Figure 1. Actual initial rhythm showing regular p-wave asystole with ventricular standstill (paddles).

Discussion and conclusions

The evidence behind using PP in p-wave asystole is based on case series and case reports. Eich et. al reported in 2007 their three successful cases of PP in two adults and a child. Furthermore, they presented a review of the available literature (Eich et al, 2007). They found three case series (n=160), 13 case reports (n=30) and 4 animal studies (n=24). No studies of higher hierarchic level were identified. The review concluded that PP was found feasible in patients presenting with extreme bradycardia or p-wave asystole with ventricular standstill. In our case report the PP lasted for 20 seconds, but the intervention has been described to be effective for as long as 40 minutes (Wild and Grover, 1970).

Our patient regained consciousness during chest compressions, reflected by movement of his upper extremities and eyes. This was presumably due to the fact that the underlying rhythm actually was third degree atrio-ventricular block with very low ventricular activity though our initial rhythm was interpreted as p-wave asystole. Another explanation to the return of consciousness during chest compressions could be the nature of a witnessed arrest with compressions immediately commenced. Consciousness during manual chest compression has previously been described and it seems that this phenomenon is increasingly observed as focus more frequently is on high-quality cardio-pulmonary resuscitation (Olaussen et al, 2015).
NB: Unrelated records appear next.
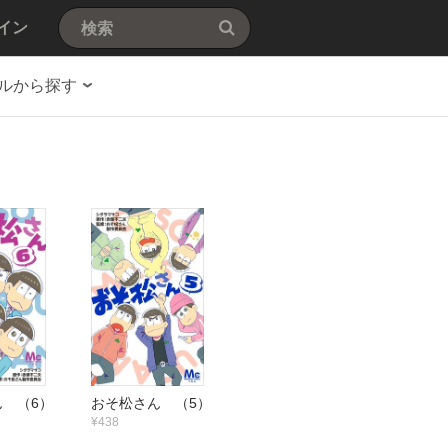
イン
ルから探す
 （6）
おそ松さん （5）
¥438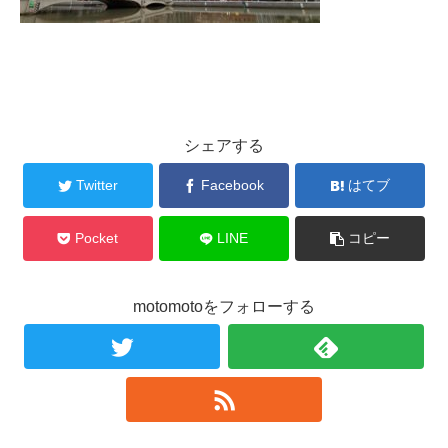
シェアする
Twitter
Facebook
はてブ
Pocket
LINE
コピー
motomotoをフォローする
Regardless of the underlying rhythm, the patient did have either p-wave asystole or extreme bradycardia, and pacing was indicated.

During our 20 seconds of PP, various signs of return of consciousness was observed. Klumbies et al, who have reported the largest population receiving PP, described consciousness in 69 of their 100 case study subjects undergoing PP (Klumbies et al, 1988). This positive effect of PP corresponds well with the findings of Chan et. al. who in 2002 demonstrated that PP could be as effective as both transthoracic and transvenous pacing. This was reported through a case of a well monitored 55-year-old female with ventricular standstill, receiving PP, transthoracic pacing and transvenous pacing following an asystolic cardiac arrest (Chan et al, 2002).

Our case report indicates that PP is a relevant, feasible and possibly lifesaving measure in one patient presenting with EMS witnessed syncope having p-wave asystole or third degree atrioventricular block with extreme bradycardia as initial rhythm. Our findings correspond well with alike case series and case reports. These reports of PP as a temporary cardiac pacemaker should emphasise that patients having no ventricular activity should be carefully evaluated for the presence of p-waves, as this rhythm might respond initially to PP and subsequently transcutaneous pacing. In a prehospital environment with limited available resources or in the absence of a transcutaneous pacer, PP could be a useful temporary alternative. This case report is to our best knowledge the first presentation of Danish paramedics intervening with PP.